War on Terrorism: Which West?

(To Giampiero Venturi)
09/12/15

The most frequent issues in which debates on international terrorism stagnate are the role and responsibilities of the West. Once the analysis of the scenario is over, we usually move on to the cause and the inevitable conspiracy theory. A bomb, an attack, a request for armed intervention and the refrain starts again.

Let us say that guilt syndrome is almost always a symptom of civilization. The more advanced a society is, the more it has an aptitude to look inward. It is self-evident that primordial societies generally do not have great capacity for self-criticism and appear more solid. No coincidence that the conspiracy often ends up trespassing in conspiracy and the facts (attacks or acts of real war) overlap deductions, thoughts and theories from the living room that are of little use.

However, this is not the place to reflect on legitimacy, nor on the merits of the debates. Our starting point is another.

Instead of asking whether it is necessary, useful or simply fair to intervene with weapons against an alleged terrorism, it would be interesting to ask ourselves which system we feel or do not feel a part of.

It is opportune to reflect on the fact that when the echo of the attacks weakens, the volume of anti-Western skepticism increases to the point of shaping a symmetrical society: on the one hand, those who believe in terrorism and feel themselves the object of an external threat, and on the other, those who think that The West is the cause of all evils, therefore also of its own.

The dichotomy becomes ideological and shifts attention to the personalities and preferences of each of us. Thus we lose sight of a focal point: even before feeling western or anti-Western it would be appropriate to ask ourselves which West we are referring to.

The question is not secondary because one can be strongly critical of choices and directions of industrialized countries, without however losing the sense of identity and the values ​​that it contains.

It is not so important to establish whether the West is wrong, but assuming that it has made mistakes, perhaps it is more useful to understand what the guidelines and principles it has looked at in recent decades have been. In other words: is there only one possible West?

It is universally recognized that after the Bretton Woods agreements in the '44, the command room of the world that counts has moved from Europe to America. The election of the dollar as the reference currency was not only a physical, but also a symbolic one, closely linked to the political events that would have marked the planet up to the present day: the Franco-British colonial-led world abdicated in favor on the other side of the Atlantic, decisive for establishing the results of the Second World War (Bretton Woods happened one month after the Landing in Normandy). The birth of NATO only 4 years later it would have been the confirmation on the military level.

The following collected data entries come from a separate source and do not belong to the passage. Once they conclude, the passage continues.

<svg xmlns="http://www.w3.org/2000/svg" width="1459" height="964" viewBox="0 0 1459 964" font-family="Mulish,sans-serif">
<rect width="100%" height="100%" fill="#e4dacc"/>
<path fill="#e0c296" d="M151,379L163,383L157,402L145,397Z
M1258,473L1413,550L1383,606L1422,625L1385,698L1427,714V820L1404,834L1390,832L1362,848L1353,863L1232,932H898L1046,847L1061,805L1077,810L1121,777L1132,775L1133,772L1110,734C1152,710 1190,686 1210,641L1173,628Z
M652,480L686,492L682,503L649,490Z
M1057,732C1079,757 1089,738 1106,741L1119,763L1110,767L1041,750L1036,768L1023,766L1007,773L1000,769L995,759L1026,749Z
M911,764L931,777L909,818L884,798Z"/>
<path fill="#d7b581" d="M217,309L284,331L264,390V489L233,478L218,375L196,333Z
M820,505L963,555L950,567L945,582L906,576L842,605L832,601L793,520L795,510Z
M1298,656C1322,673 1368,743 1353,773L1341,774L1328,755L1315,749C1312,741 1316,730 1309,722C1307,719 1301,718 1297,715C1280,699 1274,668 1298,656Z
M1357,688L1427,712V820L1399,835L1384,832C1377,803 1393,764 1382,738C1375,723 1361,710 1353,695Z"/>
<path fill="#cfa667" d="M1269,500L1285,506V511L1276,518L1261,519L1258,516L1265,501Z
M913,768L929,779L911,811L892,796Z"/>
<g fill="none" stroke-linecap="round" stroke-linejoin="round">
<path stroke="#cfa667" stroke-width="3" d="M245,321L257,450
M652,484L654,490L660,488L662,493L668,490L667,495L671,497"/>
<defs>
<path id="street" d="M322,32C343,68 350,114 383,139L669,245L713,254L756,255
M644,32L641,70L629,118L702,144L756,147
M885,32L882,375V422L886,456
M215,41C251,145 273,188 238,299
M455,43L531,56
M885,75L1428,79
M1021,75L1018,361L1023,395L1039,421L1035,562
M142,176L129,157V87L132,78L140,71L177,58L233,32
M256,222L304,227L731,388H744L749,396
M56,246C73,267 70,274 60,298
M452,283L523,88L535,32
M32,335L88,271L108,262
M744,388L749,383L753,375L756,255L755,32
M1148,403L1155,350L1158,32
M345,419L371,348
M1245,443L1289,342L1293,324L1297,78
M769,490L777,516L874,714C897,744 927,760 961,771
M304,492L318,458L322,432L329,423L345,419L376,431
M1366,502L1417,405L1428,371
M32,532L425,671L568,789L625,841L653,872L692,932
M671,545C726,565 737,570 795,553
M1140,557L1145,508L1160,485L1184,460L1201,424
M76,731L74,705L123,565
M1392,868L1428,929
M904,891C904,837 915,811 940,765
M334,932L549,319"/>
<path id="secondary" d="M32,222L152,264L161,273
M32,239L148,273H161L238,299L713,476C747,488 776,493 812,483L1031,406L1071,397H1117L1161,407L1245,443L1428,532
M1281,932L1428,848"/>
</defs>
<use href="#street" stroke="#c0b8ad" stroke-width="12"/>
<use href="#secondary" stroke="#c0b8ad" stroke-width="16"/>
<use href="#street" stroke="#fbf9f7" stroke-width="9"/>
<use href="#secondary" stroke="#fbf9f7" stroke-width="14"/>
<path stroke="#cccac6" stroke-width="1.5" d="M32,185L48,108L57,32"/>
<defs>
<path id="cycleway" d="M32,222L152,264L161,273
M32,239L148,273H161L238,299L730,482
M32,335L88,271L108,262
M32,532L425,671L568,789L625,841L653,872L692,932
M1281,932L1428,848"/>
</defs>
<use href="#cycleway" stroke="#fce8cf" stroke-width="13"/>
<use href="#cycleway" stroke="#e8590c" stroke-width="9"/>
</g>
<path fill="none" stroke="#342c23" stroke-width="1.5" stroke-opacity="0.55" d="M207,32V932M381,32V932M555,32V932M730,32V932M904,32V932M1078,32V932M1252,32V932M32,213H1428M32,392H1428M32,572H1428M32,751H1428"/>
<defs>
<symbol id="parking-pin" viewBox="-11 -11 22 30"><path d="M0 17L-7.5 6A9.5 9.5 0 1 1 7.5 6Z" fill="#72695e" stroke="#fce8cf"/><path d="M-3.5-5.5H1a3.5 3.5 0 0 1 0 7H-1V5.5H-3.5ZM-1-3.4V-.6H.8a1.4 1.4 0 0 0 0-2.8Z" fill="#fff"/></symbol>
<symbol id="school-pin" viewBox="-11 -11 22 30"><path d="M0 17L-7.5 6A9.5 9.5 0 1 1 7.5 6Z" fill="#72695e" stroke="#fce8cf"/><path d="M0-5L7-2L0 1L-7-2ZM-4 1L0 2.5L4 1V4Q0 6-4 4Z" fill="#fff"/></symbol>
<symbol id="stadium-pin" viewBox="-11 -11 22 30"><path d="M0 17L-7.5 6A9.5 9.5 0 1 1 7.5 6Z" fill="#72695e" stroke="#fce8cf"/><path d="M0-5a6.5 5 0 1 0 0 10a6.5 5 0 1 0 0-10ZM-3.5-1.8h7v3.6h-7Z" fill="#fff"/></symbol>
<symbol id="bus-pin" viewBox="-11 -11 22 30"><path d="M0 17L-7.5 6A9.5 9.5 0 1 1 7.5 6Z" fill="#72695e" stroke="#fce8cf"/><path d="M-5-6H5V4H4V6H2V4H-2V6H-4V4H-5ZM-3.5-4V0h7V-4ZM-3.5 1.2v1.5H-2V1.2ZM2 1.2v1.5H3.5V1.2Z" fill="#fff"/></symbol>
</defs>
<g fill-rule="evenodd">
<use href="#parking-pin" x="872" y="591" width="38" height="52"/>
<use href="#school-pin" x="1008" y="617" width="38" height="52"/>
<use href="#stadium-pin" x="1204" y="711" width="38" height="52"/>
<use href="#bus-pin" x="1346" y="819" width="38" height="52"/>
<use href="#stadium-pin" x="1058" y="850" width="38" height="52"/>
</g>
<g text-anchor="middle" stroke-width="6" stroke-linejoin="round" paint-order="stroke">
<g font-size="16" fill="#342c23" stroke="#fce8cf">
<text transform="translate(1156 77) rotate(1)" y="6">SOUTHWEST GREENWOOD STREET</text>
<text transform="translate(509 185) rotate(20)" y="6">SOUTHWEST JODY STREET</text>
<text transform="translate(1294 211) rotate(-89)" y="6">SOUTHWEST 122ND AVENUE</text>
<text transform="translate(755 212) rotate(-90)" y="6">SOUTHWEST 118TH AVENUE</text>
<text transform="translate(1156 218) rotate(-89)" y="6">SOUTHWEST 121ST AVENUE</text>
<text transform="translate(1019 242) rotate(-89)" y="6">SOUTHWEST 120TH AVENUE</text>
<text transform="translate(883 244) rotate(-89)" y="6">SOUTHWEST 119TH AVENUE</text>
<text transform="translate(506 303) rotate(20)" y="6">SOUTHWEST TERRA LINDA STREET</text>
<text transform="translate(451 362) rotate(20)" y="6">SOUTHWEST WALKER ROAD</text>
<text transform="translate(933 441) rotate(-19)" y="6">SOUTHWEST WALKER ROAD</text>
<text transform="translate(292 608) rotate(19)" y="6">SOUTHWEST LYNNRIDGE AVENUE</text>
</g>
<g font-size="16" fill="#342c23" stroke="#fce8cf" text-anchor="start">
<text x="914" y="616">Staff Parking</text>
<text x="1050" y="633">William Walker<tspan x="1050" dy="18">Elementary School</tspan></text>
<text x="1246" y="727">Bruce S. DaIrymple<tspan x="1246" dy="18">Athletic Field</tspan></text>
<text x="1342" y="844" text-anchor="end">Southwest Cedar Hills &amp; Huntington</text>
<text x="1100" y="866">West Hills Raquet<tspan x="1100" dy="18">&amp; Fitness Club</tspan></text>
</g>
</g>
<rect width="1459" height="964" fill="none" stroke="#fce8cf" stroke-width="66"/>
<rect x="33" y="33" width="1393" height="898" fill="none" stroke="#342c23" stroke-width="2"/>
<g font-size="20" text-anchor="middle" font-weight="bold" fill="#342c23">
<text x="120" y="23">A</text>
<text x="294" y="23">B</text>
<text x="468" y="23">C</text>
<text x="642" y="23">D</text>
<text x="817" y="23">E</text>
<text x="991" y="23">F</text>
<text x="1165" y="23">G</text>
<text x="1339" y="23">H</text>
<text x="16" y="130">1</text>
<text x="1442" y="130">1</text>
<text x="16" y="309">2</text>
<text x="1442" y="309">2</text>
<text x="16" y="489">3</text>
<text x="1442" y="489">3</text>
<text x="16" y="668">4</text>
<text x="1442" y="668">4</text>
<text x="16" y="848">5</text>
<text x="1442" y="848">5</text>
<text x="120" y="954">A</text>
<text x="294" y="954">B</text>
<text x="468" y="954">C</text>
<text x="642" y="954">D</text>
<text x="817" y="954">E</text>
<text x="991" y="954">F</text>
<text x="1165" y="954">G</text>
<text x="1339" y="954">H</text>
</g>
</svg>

Without entering into the historical debate, the objective of our analysis is to ask ourselves if after 25 years after the end of the Cold War, the rudder that marked the course of Europe (the cradle of Western thought), must still be the same.

Our reflection seems sensible if we consider that in European countries we have become so used to being a derivative thought that no longer holds direct interests, that we become slaves of guilt and self-harm.

Let's take an example with regard to geopolitics: let's talk about ISIS and destabilization in the Middle East. If we consider the tragic consequences of the 2003 war in Iraq we are usually used to interpreting the facts only in two keys: those who believe that the war was just by marrying the political choices of the Bush administration; those who believe that the West has made a mistake in war, as always. The idea that the war was wrong mainly because it is contrary to a Western interest, usually goes unnoticed or in the background.

In summary, if the West coincides with the United States and the set of values ​​they represent, whatever the orientation taken (pro or anti-Western), we Europeans always end up choosing according to the interests of someone else. This dualism will be even more evident if the Republican administration returns to the 2016 presidential elections, no longer obliged to hide American geopolitical interests behind veils of a pacifist demagogy. The choice would then be even more polarized: USA or Third Worldism, tertium non datur.

More than 70 years have passed since Bretton Woods and Yalta and many things have changed. Perhaps the world should review its balance and come back to ask questions. Europe in particular should ask itself if it still exists.